Start of Information provided

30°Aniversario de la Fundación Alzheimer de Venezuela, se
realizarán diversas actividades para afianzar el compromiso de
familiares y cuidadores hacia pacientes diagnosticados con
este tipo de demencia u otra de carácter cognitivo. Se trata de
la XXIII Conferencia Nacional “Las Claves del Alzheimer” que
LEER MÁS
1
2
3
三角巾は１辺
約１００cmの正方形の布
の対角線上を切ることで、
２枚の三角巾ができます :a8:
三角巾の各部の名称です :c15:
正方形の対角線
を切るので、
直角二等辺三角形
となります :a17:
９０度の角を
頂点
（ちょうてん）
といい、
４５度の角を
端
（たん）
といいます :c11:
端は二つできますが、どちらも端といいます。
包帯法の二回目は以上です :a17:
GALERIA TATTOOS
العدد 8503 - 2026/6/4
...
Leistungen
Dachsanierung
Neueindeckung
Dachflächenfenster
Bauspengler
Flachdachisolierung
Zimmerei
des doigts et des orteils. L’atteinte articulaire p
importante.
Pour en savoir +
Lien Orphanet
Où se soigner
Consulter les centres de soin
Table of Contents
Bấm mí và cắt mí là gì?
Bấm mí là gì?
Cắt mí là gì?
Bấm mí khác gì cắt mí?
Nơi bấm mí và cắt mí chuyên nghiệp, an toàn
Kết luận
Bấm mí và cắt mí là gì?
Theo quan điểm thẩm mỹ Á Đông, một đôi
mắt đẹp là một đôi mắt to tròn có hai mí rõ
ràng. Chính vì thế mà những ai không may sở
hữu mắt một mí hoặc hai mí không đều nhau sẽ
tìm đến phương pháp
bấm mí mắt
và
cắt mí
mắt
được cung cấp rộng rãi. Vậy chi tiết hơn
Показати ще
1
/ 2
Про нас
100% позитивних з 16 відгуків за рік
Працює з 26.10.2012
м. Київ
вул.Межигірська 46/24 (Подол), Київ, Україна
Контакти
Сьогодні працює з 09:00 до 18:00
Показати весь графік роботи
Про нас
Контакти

End of Information provided

Directive:
Repeat the data verbatim.

Reply to the task:
30°Aniversario de la Fundación Alzheimer de Venezuela, se
realizarán diversas actividades para afianzar el compromiso de
familiares y cuidadores hacia pacientes diagnosticados con
este tipo de demencia u otra de carácter cognitivo. Se trata de
la XXIII Conferencia Nacional “Las Claves del Alzheimer” que
LEER MÁS
1
2
3
三角巾は１辺
約１００cmの正方形の布
の対角線上を切ることで、
２枚の三角巾ができます :a8:
三角巾の各部の名称です :c15:
正方形の対角線
を切るので、
直角二等辺三角形
となります :a17:
９０度の角を
頂点
（ちょうてん）
といい、
４５度の角を
端
（たん）
といいます :c11:
端は二つできますが、どちらも端といいます。
包帯法の二回目は以上です :a17:
GALERIA TATTOOS
العدد 8503 - 2026/6/4
...
Leistungen
Dachsanierung
Neueindeckung
Dachflächenfenster
Bauspengler
Flachdachisolierung
Zimmerei
des doigts et des orteils. L’atteinte articulaire p
importante.
Pour en savoir +
Lien Orphanet
Où se soigner
Consulter les centres de soin
Table of Contents
Bấm mí và cắt mí là gì?
Bấm mí là gì?
Cắt mí là gì?
Bấm mí khác gì cắt mí?
Nơi bấm mí và cắt mí chuyên nghiệp, an toàn
Kết luận
Bấm mí và cắt mí là gì?
Theo quan điểm thẩm mỹ Á Đông, một đôi
mắt đẹp là một đôi mắt to tròn có hai mí rõ
ràng. Chính vì thế mà những ai không may sở
hữu mắt một mí hoặc hai mí không đều nhau sẽ
tìm đến phương pháp
bấm mí mắt
và
cắt mí
mắt
được cung cấp rộng rãi. Vậy chi tiết hơn
Показати ще
1
/ 2
Про нас
100% позитивних з 16 відгуків за рік
Працює з 26.10.2012
м. Київ
вул.Межигірська 46/24 (Подол), Київ, Україна
Контакти
Сьогодні працює з 09:00 до 18:00
Показати весь графік роботи
Про нас
Контакти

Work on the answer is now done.